The product has 24/7 pager coverage, but that does not mean that one person has the pager the whole time! At any given time the pager is covered by two or three people in different time zones. The way my team is structured, I will only get paged after midnight if someone else drops the page. And I only have a rotation for one week every couple months or so.
There are definitely employees who don’t enjoy having the pager, but we get compensated for holding the pager with comp time or cash (our choice). The comp time adds up to something like 3 weeks per year, and yes, there are people who take it all as vacation. No, these people are not passed over for promotions. No, this is not Europe.

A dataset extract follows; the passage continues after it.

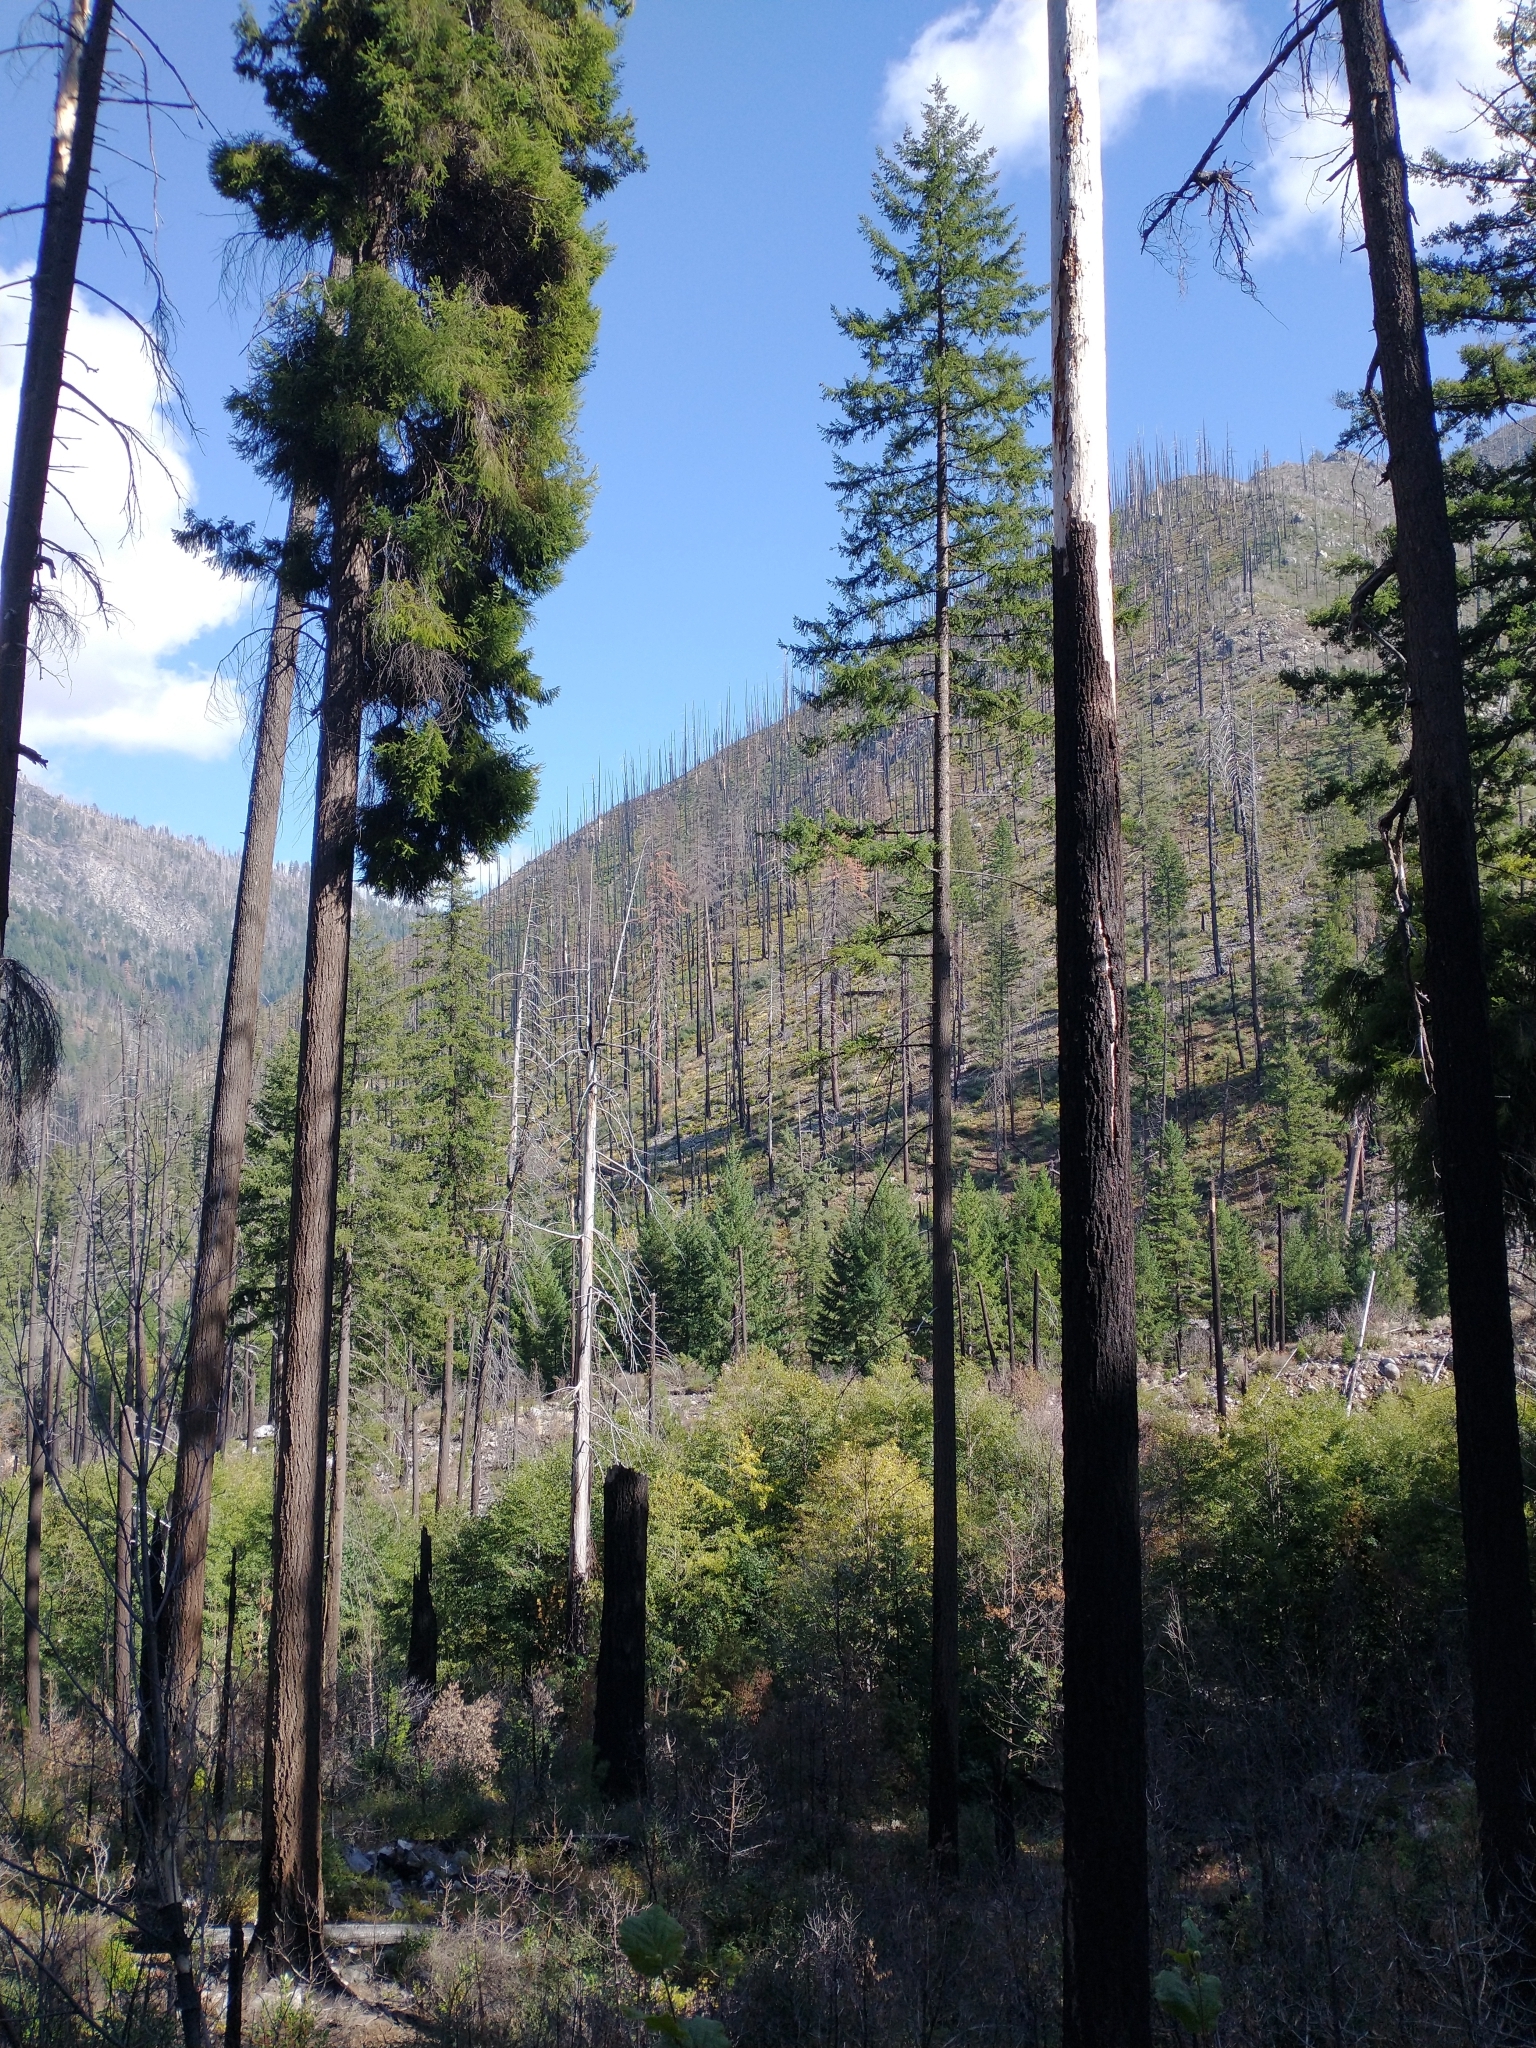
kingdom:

So the trade off is that seven weeks a year you carry your laptop with you everywhere you go, maybe do one or two extra hours of work those weeks, and don’t go to movies or plays, and then you get three extra weeks off. Yes, it's popular. People like pager duty because they get to spend extra time with their families, because they like to go camping, or because they want the extra cash.
> People like pager duty because they get to spend extra time with their families, because they like to go camping, or because they want the extra cash.
Adequately compensating on-call is, of course, the right way to do it. All sorts of considerations that were, otherwise, problems, such as how to ensure a "fair" rotation, magically go away [1].
Unfortunately, it's vanishingly rare, at least among "silicon valley" startups (and maybe all tech companies). I suspect it's one of those pieces of Ops wisdom that's vanished from the startup ecosystem because Ops, in general, is viewed as obsolete, especially by CTOs who are really Chief Software Development Officers.
Insofar as it's a prerequisite to all your other suggestions, it makes them non-starters in such companies.
[1] Although I suppose if the compensation is too generous, there may still end up being complaining about unfairness in allocation
I prefer my midnight emergencies at a minimum.